L’anoressia è una malattia molto difficile da definire e diagnosticare. Può essere conseguenza di altre patologie, ma può anche essere classificata come malattia nervosa: l’anoressia nervosa inizia a manifestarsi con la mancanza di appetito e il rifiuto di mangiare e può sfociare nel dimagrimento che, se persiste, può condurre a problemi ben più seri.

L’anoressia, pertanto, può essere definita una malattia psicosomatica: il disturbo del comportamento alimentare, infatti, ha sintomi sia di natura psicologica che fisica.

Tra i sintomi psicologici dell’anoressia compare innanzitutto il desiderio di dimagrire e la negazione della fame, problemi entrambi legati a una distorta immagine del proprio corpo. L’anoressica, nel 90% dei casi, è una ragazza in età preadolescenziale o adolescenziale che intende raggiungere il peso e la forma perfetti del proprio corpo.

Tuttavia il disagio psicologico è molto più complesso e non si riduce solo alla volontà di apparire magre e belle. Solitamente, una ragazza anoressica è profondamente insoddisfatta di se stessa. Si sente mediocre, inadeguata alle situazoini, inferiore a tutti: in altre parole, una persona anoressica perde completamente l’autostima.

Per questo motivo, chi soffre di anoressia si rivolge solo ed esclusivamente a quella parte di sé che può controllare e che può sottoporre a una rigida disciplina: il proprio corpo. È più o meno con queste dinamiche psicologiche (che, tuttavia, non sono le sole, sono molti i fattori che possono intervenire nello sviluppo di una malattia simile) che la persona anoressica inizia a rifiutare il cibo.

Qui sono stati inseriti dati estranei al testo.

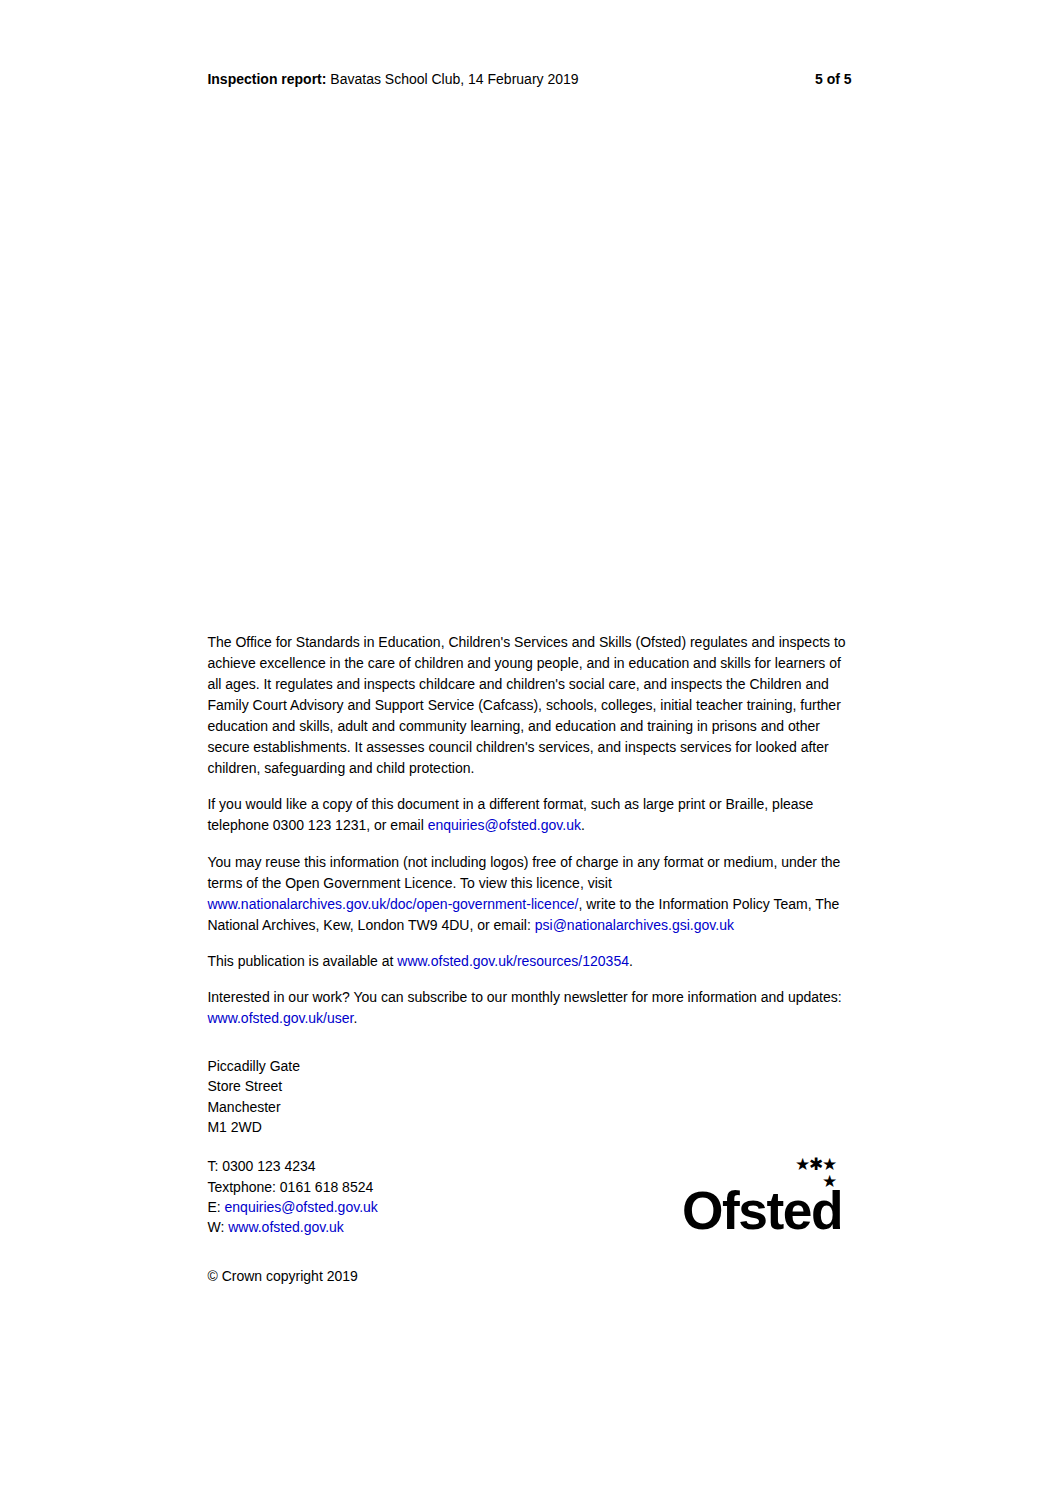Inspection report: Bavatas School Club, 14 February 2019
5 of 5
The Office for Standards in Education, Children's Services and Skills (Ofsted) regulates and inspects to achieve excellence in the care of children and young people, and in education and skills for learners of all ages. It regulates and inspects childcare and children's social care, and inspects the Children and Family Court Advisory and Support Service (Cafcass), schools, colleges, initial teacher training, further education and skills, adult and community learning, and education and training in prisons and other secure establishments. It assesses council children's services, and inspects services for looked after children, safeguarding and child protection.
If you would like a copy of this document in a different format, such as large print or Braille, please telephone 0300 123 1231, or email enquiries@ofsted.gov.uk.
You may reuse this information (not including logos) free of charge in any format or medium, under the terms of the Open Government Licence. To view this licence, visit www.nationalarchives.gov.uk/doc/open-government-licence/, write to the Information Policy Team, The National Archives, Kew, London TW9 4DU, or email: psi@nationalarchives.gsi.gov.uk
This publication is available at www.ofsted.gov.uk/resources/120354.
Interested in our work? You can subscribe to our monthly newsletter for more information and updates: www.ofsted.gov.uk/user.
Piccadilly Gate
Store Street
Manchester
M1 2WD
T: 0300 123 4234
Textphone: 0161 618 8524
E: enquiries@ofsted.gov.uk
W: www.ofsted.gov.uk
★✱★
★
Ofsted
© Crown copyright 2019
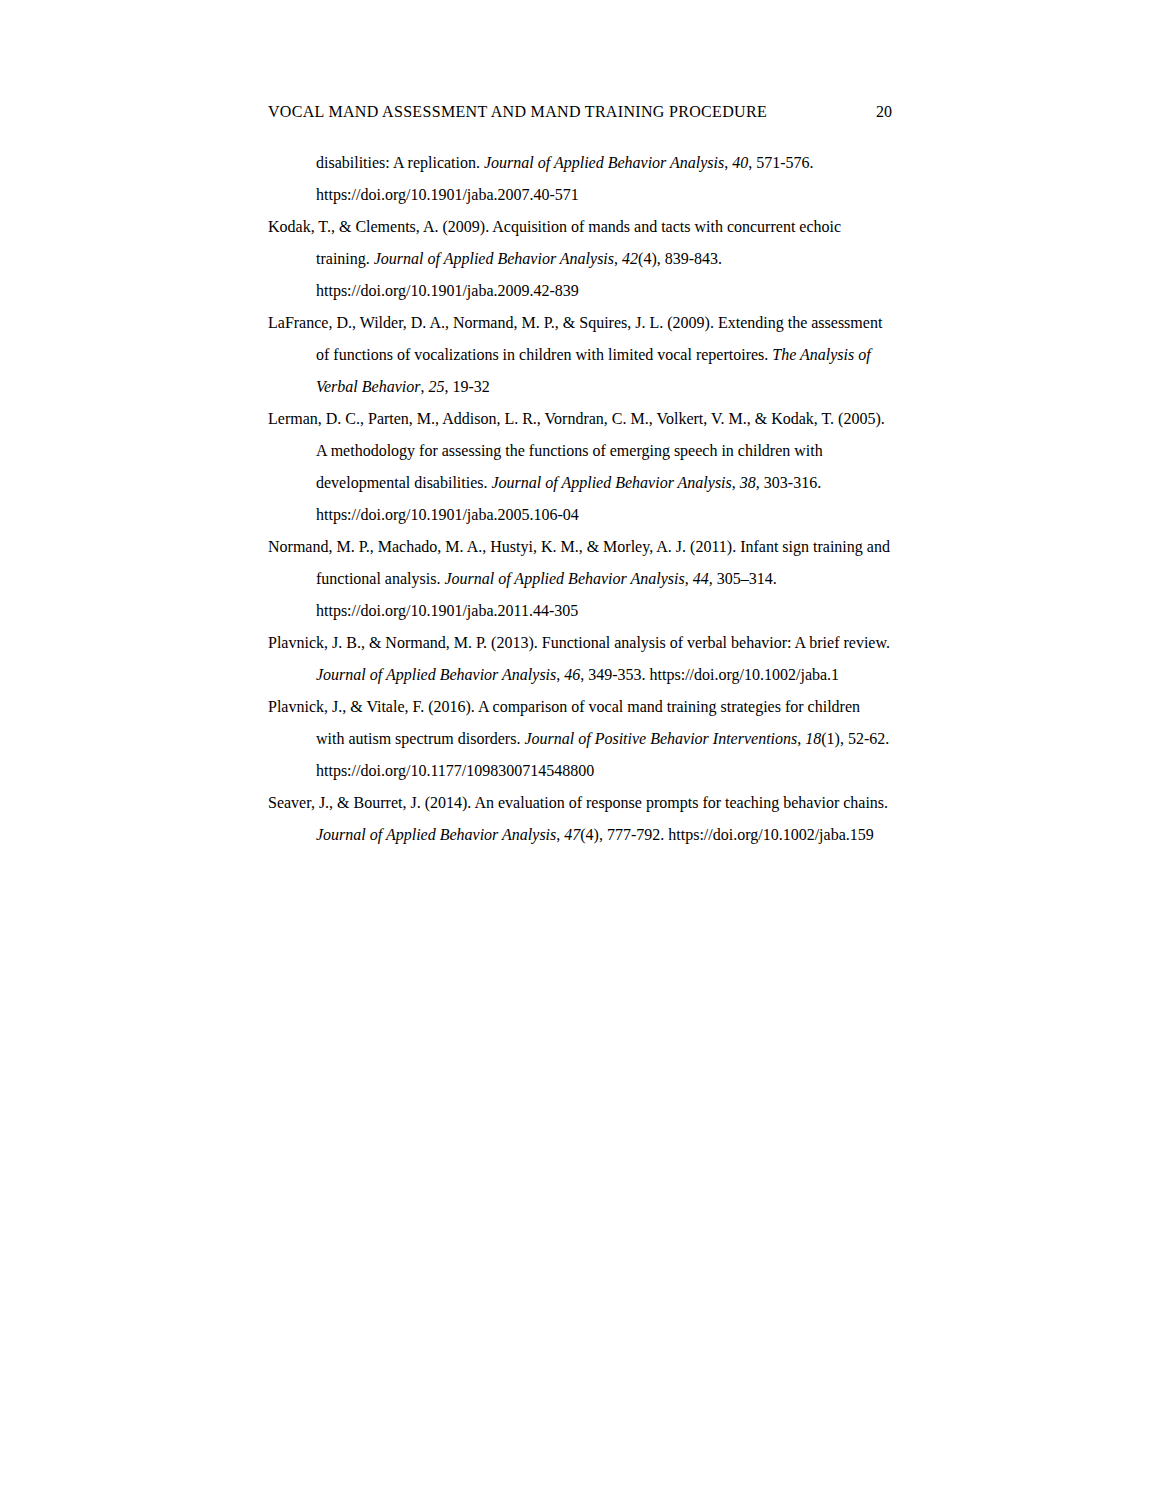Vocal Mand Assessment and Mand Training Procedure 20
disabilities: A replication. Journal of Applied Behavior Analysis, 40, 571-576. https://doi.org/10.1901/jaba.2007.40-571
Kodak, T., & Clements, A. (2009). Acquisition of mands and tacts with concurrent echoic training. Journal of Applied Behavior Analysis, 42(4), 839-843. https://doi.org/10.1901/jaba.2009.42-839
LaFrance, D., Wilder, D. A., Normand, M. P., & Squires, J. L. (2009). Extending the assessment of functions of vocalizations in children with limited vocal repertoires. The Analysis of Verbal Behavior, 25, 19-32
Lerman, D. C., Parten, M., Addison, L. R., Vorndran, C. M., Volkert, V. M., & Kodak, T. (2005). A methodology for assessing the functions of emerging speech in children with developmental disabilities. Journal of Applied Behavior Analysis, 38, 303-316. https://doi.org/10.1901/jaba.2005.106-04
Normand, M. P., Machado, M. A., Hustyi, K. M., & Morley, A. J. (2011). Infant sign training and functional analysis. Journal of Applied Behavior Analysis, 44, 305–314. https://doi.org/10.1901/jaba.2011.44-305
Plavnick, J. B., & Normand, M. P. (2013). Functional analysis of verbal behavior: A brief review. Journal of Applied Behavior Analysis, 46, 349-353. https://doi.org/10.1002/jaba.1
Plavnick, J., & Vitale, F. (2016). A comparison of vocal mand training strategies for children with autism spectrum disorders. Journal of Positive Behavior Interventions, 18(1), 52-62. https://doi.org/10.1177/1098300714548800
Seaver, J., & Bourret, J. (2014). An evaluation of response prompts for teaching behavior chains. Journal of Applied Behavior Analysis, 47(4), 777-792. https://doi.org/10.1002/jaba.159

Ci troviamo, da questo momento in poi, di fronte a una serie di sintomi fisici più o meno evidenti: il primo e inequivocabile è una consistente perdita di peso. Si comincia a parlare di anoressia quando la persona interessata ha perso più del 25% del proprio peso.

Altri sintomi importanti devono far scattare l’allarme: ad esempio l’amenorrea, vale a dire l’interruzione del ciclo mestruale, l’ipotermia e l’iperattività. Spesso le persone anoressiche cercano di dimagrire attraverso sotterfugi difficili da smascherare, come il vomito autoindotto o l’uso di lassativi e diuretici.

Il peso del corpo assume un’influenza preponderante sull’autostima della persona. Colei che soffre di anoressia non solo manifesta mancanza di stima e perdita di fiducia verso se stessa, ma non si sente neppure sicura di sé: cerca continuamente conferme negli altri; per accettarsi, deve sentirsi accettata dagli altri. Talvolta trova uno sfogo in chi si sente come lei e Internet e i siti pro-ana possono completare un quadro psicologico già fragile.

Le persone anoressiche spesso indossano una maschera e danno l’apparenza di non avere alcun problema, dissimulando la malattia e sminuendone il peso. È chiaro che si tratta di un modo distorto di leggere la realtà esterna: ma è in questo modo che l’anoressica si svuota piano piano, fino ad annullarsi del tutto. Il rischio è che fingendo, perdendo autostima e peso, una ragazza anoressica possa annullarsi nel peggiore dei modi, impedendo che la malattia possa essere curata.